CINNAMON & PECAN ROLLS
As I was doing my testing for this recipe, my best friend B reminded me that our high-school maths teacher made the ultimate cinnamon rolls and had given us her recipe in class (I can’t believe that must have been about 8 years ago now). I had a flick through my mound of favourite recipe print outs and photocopies and found a very dirty, 8 year old dough-splattered piece of paper. Yum.
I can’t quite make out where the recipe comes from but it’s dated 1991 which I absolutely love. A golden oldie!
It had notes on it so I know I’ve made it before and slightly adapted it to what worked/didn’t work. I reduced the sugar and the butter in the filling, added pecans and adjusted some of the timings to make these exactly what I had imagined and been craving for the last week.
Can you tell I’ve been a true foodie all my life?
For the dough:
- 630g plain flour
- 1 7g packet of active dry yeast (make sure your yeast isn’t too old – my first batch of dough failed because the yeast I used was over a year old)
- 225ml drinking milk (no need for full fat)
- 75g butter
- 70g sugar
- 1/2 teaspoon salt
- 3 eggs
For the filling:
- 70g butter
- 100g packed brown sugar
- 35g plain flour
- 2 tablespoons ground cinnamon
- 80g chopped toasted pecans (optional)
For the glaze:
- 125g icing sugar
- 2-3 tablespoons light cream
- 1/2 teaspoon vanilla extract
In a large mixing bowl, combine 330g of flour with the yeast and mix. In a small saucepan, melt 75g of butter. When completely melted, add the milk, sugar and salt and heat until it’s just warm (not hot). Add the milk mix and the eggs to the flour and yeast and mix using an electric mixer mixing on low for about 30 seconds. Once combined, whisk on high for a couple of minutes. Then, using a wooden spoon mix in the remaining flour to bring it to a dough.
Turn onto a lightly floured surface and knead for about 3 minutes until the dough is soft.
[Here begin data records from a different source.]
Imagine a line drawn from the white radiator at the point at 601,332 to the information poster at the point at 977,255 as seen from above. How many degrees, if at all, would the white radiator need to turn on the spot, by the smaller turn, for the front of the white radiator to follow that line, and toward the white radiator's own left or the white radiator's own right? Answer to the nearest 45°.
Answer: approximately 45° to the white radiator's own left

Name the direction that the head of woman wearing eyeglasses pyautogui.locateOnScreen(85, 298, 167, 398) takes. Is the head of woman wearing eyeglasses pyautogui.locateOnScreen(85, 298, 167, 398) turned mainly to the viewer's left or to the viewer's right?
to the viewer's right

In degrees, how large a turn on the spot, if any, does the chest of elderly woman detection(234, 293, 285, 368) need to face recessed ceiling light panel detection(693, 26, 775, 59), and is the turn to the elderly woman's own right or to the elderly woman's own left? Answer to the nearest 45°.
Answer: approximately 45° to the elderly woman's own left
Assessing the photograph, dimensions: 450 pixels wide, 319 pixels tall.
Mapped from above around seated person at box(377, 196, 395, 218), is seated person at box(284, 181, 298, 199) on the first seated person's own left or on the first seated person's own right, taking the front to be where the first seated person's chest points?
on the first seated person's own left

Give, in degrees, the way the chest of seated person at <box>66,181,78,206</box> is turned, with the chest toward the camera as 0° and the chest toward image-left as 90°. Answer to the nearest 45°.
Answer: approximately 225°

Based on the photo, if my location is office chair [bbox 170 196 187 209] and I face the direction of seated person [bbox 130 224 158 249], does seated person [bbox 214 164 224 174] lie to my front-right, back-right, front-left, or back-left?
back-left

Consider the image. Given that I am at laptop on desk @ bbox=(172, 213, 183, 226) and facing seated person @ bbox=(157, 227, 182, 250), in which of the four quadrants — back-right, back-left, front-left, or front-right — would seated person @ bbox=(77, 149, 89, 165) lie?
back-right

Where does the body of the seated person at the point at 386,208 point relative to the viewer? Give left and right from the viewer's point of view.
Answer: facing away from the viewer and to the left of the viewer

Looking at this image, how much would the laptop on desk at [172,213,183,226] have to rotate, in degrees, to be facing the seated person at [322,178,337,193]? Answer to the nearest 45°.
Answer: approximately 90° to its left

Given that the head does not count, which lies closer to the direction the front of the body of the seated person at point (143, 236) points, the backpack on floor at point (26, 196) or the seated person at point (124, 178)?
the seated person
Form into a ball and place in a lightly greased bowl, cover with a clean tea towel and leave to rise for 1 hour in a warm place.
After an hour, the dough should have doubled in size.
For the filling, crumble the butter, sugar, 1 tablespoon of cinnamon and flour together using your fingers until it resembles breadcrumbs. Add your chopped toasted pecans (I like to toast the pecans in a frying pan before to give them more crunch).
Use a rolling pin to roll the dough into a rectangle so the dough is about 1cm thick. Sprinkle the filling on the top and add another sprinkle of cinnamon (about another tablespoon to fill any gaps).
*Make sure to get the filling all the way to the edges unlike this photo below
This baking tray is 30cm x 18cm and it was the perfect size.
Brush the tops lightly with cream and bake at 190°C for 25 – 30 minutes. I covered them with silver foil after 20 minutes to stop the top browning too much.
Once nice and golden, tip out onto a wooden board, mix the glaze ingredients together until you get a drizzling consistency and drizzle over while still hot.
These don’t keep very well so I would really recommend eating them and sharing with friends on the day of. I can assure you that no one will complain about receiving a little bundle of warm cinnamon joy. My tummy wasn’t complaining this morning.